Collage of kids in the kid's activity center Pompidou, Paris

Not sure where to start in the museum, we randomly chose the Elles@centrepompideu exhibit, created solely by women artists. I knew nothing about this exhibit. So imagine my surprise when we walked into a room full of Gigantic Vaginas.

Its one thing for kids to see naked ladies beautified through the eyes of the Renaissance. It’s another to see naked ladies interpreted by Modern Art, which in this case, meant they were garishly bright, and spread-eagle.

Thankfully — the kids didn’t understand what they were looking at.
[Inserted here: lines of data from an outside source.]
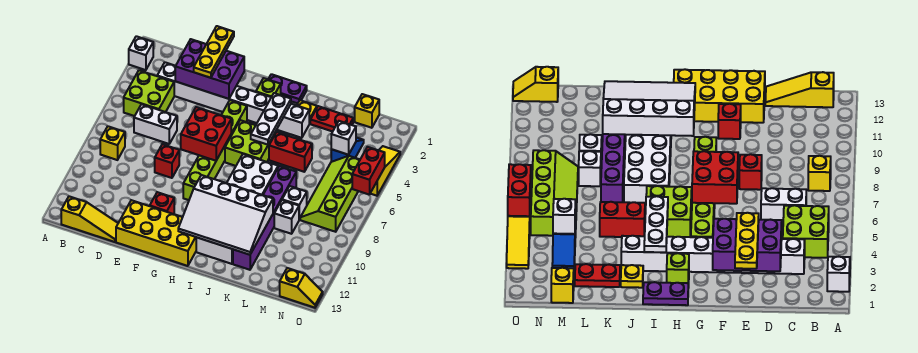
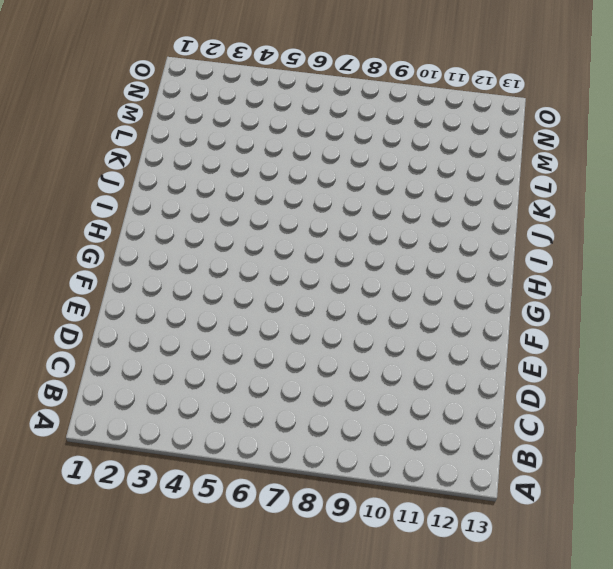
none -> white brick A2 level 1
none -> lime brick B4:C5 level 1
none -> yellow brick B8 level 1
none -> yellow slope B13:D13 level 1 top B

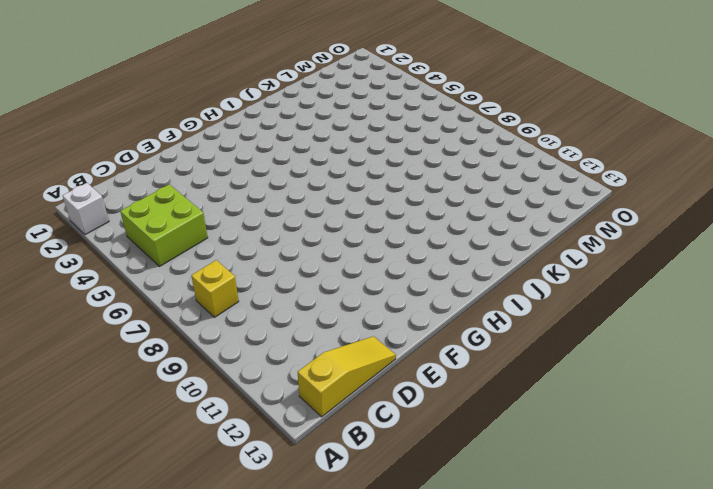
none -> white brick C3:J3 level 1
none -> white brick C6:D6 level 1
none -> red brick E8 level 1
none -> yellow brick E12:H13 level 1

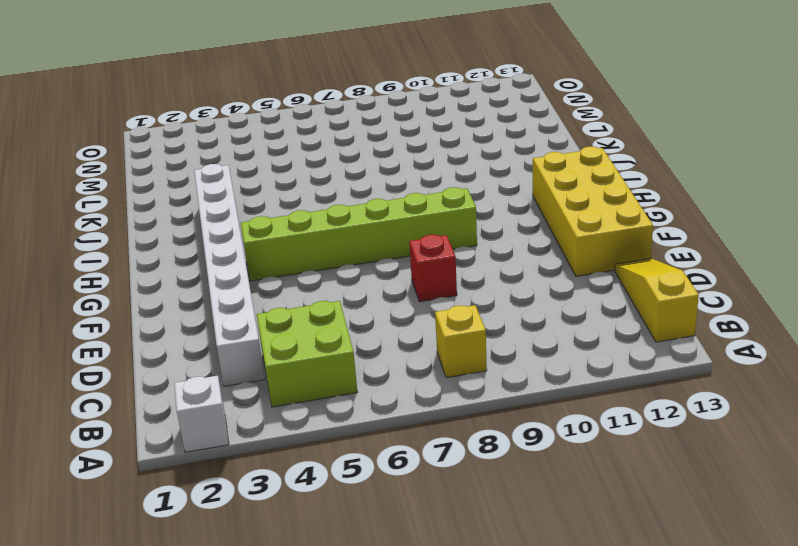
none -> white brick C6:D6 level 1
none -> red brick F11 level 1
none -> purple plate H1:I1 level 1
none -> lime brick H2 level 1

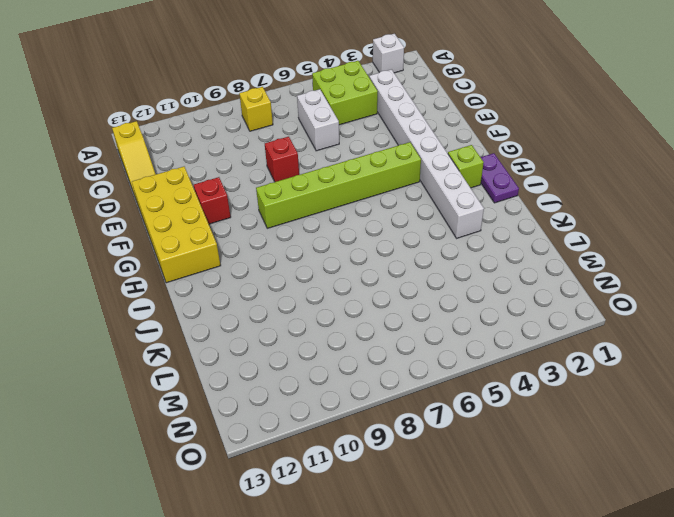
none -> lime brick H5:I6 level 1
none -> white brick I7:J12 level 1
none -> yellow plate J2 level 1
none -> red brick J5:K5 level 1

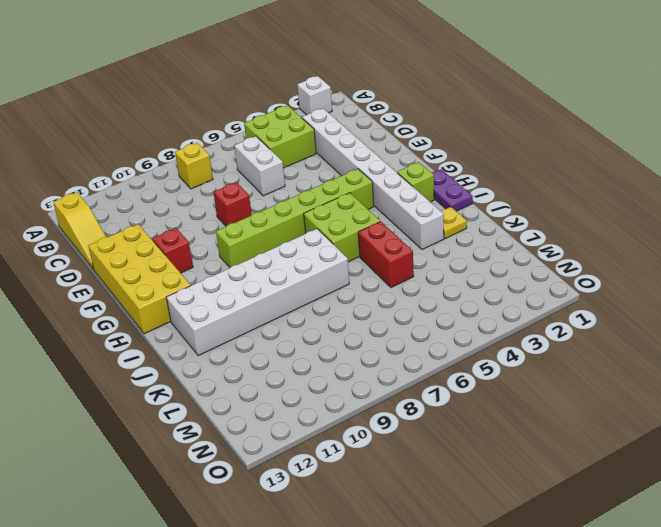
none -> red plate K2:L2 level 1
none -> purple brick K7:K12 level 1
none -> white brick L8 level 1
none -> white brick L9 level 1

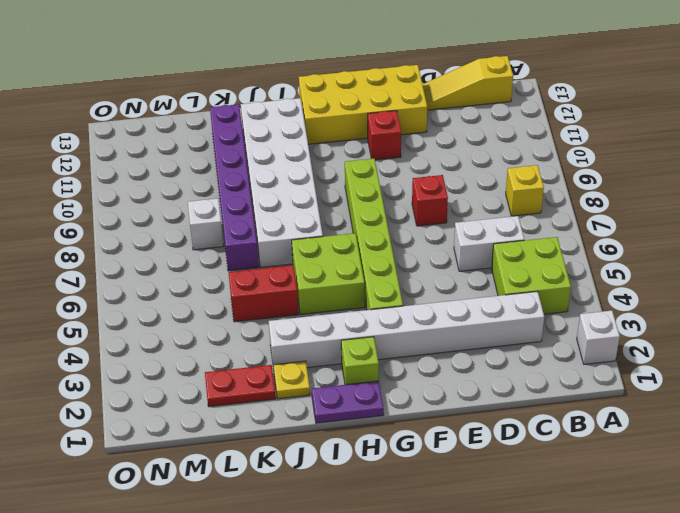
none -> white brick L9 level 1
none -> yellow brick M1 level 1
none -> blue slope M3:M4 level 1 top 4
none -> lime slope M5:N8 level 1 top N

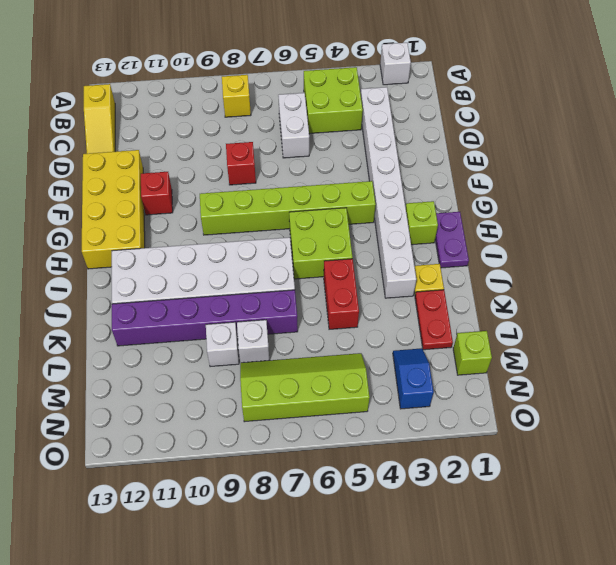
lime brick M1 level 1 -> yellow brick M1 level 1
blue slope M3:N3 level 1 top N -> blue slope M3:M4 level 1 top 4
none -> yellow slope N13:O13 level 1 top N
none -> yellow slope O3:O5 level 1 top 5
none -> purple brick D2:F3 level 2
none -> red brick F6:G7 level 2

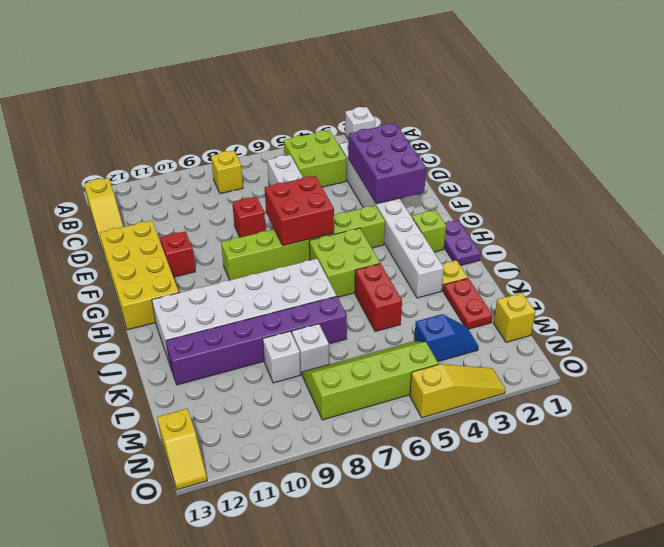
none -> white slope H10:K12 level 2 top 10
none -> white plate I3:I5 level 2
none -> white brick M4 level 2
none -> red brick O5:O6 level 2

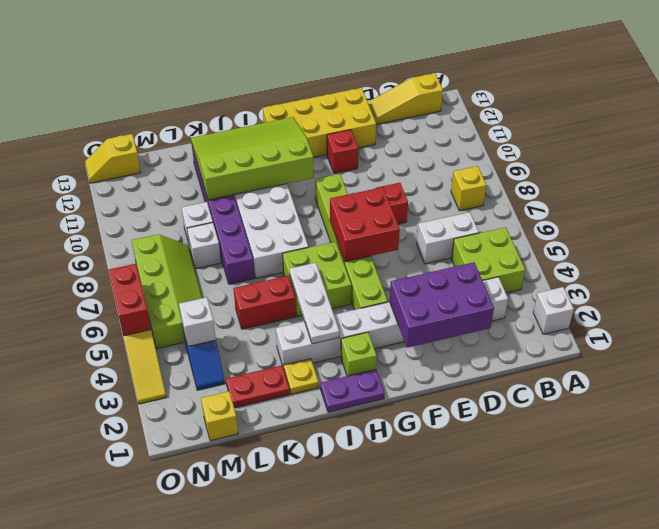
lime slope H10:K12 level 2 top 10 -> white slope H10:K12 level 2 top 10
none -> yellow plate E1:E3 level 3

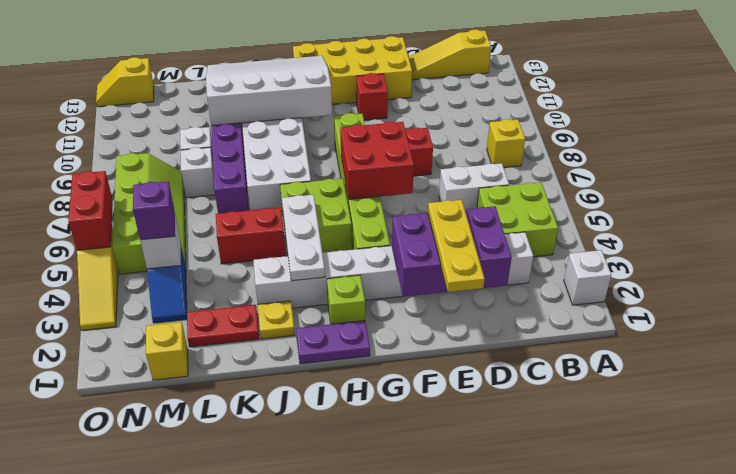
purple brick M4 level 3 -> none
When Ethan asked, worriedly: “Mom… why is the lady’s mouth bleeding?” I mumbled an “I don’t know” before grabbing his hand and moving on, hoping the next room wouldn’t be more of the same.

Oh — but it was.

Ethan giggled and yelled for Chase to “WATCH THE LADY’S BUTT!” in front of a video of a naked woman walking on a beach (I’ll admit, it was strangely mesmerizing). But then he wanted to know why a woman had a big cut on her forehead and mouth. (Use your imagination with that one.)

And when I turned his attention away from that lovely piece, it immediately focused on a picture of a man and woman baby-makin’, zoom-lens close. My “it’s Modern Art, no one understands it” answer wasn’t working this time. (And this wasn’t the time for our first how babies are made discussion…) I scurried out before he could ask about the brown, furry mass on the opposite wall, and followed Aaron into a room of…
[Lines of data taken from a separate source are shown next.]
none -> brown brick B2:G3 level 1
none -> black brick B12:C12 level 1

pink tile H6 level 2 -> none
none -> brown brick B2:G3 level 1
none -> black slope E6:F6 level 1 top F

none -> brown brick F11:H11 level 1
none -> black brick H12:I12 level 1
… large puppets sitting in chairs watching a video of a naked lady hula-hooping with barbed wire.

Sigh.

I wonder if these images will pop up during therapy in twenty years…

If you’re a parent reading this, please don’t let my experience scare you away from visiting the Pompidou. Not only did this elles@centrepompidou exhibit end Feburary 2011, but there is much more to this museum than gigantic vajayjays.
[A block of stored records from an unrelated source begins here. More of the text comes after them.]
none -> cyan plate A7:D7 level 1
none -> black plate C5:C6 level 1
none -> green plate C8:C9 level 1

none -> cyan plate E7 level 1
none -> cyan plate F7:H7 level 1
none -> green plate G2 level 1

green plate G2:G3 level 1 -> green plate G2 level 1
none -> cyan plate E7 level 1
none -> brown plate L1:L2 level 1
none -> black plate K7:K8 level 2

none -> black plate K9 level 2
And believe it or not, this was my favorite museum with the kids. And I wasn’t the only one – I heard more children here than in the Louvre. And I think I understand why: chairs in circles, or light reflected on the ground might be strange to many adults, but my kids loved it. While I admired a sculpture, Aaron and the kids were sitting on a bench in a dark room, watching a video of Yo Yo Ma playing the cello in the Alps.

My favorite pieces were the hanging sculptures.  Chase loved them too, and he just couldn’t resist and touched this one:

Hanging Sculpure in the Pompidou, Paris

Not only did he cause it to gently sway, he also gave the museum attendant a mild heart attack, as she came running towards us saying “NON! NON! NON!”

By the time we found the Picassos and Matisses’ we had Modern Art overload. We did a quick, walk through, and called it a day.

After all those garish vajayjays, we needed a sweet and kid-friendly scoop of gelato.

Kids eating gelato in Paris

And on our walk to the Market Montigruel we stopped to ride an oh so friendly, G Rated carousel.

Girl on the merry go round, Paris

After we bought fresh honey-bread and a much-needed bottle of wine from the market, we tried to walk back to the apartment. But the kids don’t walk. Where’s the fun in that? They must run in circles, dance, and impersonate farm animals; Chase finally perfected his chicken cluck and waddle.

Unlike this morning, I wasn’t a mysterious woman. Instead I was the obviously overwhelmed American Mother, barking at her kids to either: hold my hand, or watch where you’re going! My alter ego would have to wait for another day to daydream in the morning clouds. Until then, that bottle of wine was calling my name.